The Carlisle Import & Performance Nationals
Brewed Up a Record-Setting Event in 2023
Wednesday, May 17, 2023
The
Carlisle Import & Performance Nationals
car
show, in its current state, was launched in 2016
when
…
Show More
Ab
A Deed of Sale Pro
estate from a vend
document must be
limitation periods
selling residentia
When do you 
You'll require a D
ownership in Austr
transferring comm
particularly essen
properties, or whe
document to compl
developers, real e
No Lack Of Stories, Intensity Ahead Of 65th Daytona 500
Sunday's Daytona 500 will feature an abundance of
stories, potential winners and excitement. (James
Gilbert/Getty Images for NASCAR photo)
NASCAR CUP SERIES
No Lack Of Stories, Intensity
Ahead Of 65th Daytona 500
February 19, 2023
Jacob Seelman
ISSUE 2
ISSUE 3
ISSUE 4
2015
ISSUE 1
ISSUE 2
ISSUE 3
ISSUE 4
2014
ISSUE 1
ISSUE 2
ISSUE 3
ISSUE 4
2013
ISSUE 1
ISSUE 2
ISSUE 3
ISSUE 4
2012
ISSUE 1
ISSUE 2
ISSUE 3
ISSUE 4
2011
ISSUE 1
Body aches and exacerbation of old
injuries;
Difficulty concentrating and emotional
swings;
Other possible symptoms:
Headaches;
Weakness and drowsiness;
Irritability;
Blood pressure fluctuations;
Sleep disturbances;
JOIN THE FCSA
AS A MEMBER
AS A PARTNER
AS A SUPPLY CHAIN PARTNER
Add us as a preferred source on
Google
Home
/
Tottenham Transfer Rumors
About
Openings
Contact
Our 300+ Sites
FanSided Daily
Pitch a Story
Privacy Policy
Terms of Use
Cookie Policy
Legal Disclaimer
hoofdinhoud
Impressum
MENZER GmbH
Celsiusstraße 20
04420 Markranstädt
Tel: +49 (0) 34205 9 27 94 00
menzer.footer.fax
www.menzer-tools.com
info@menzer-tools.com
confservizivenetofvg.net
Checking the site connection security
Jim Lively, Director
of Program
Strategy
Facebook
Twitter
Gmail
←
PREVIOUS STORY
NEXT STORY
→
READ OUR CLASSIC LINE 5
_ _ _
## WHAT THIS TASK INVOLVES:
Looking at the records, report the number of lines that hold the string "Carlisle", with no other text.

## WRITTEN RESPONSE:
2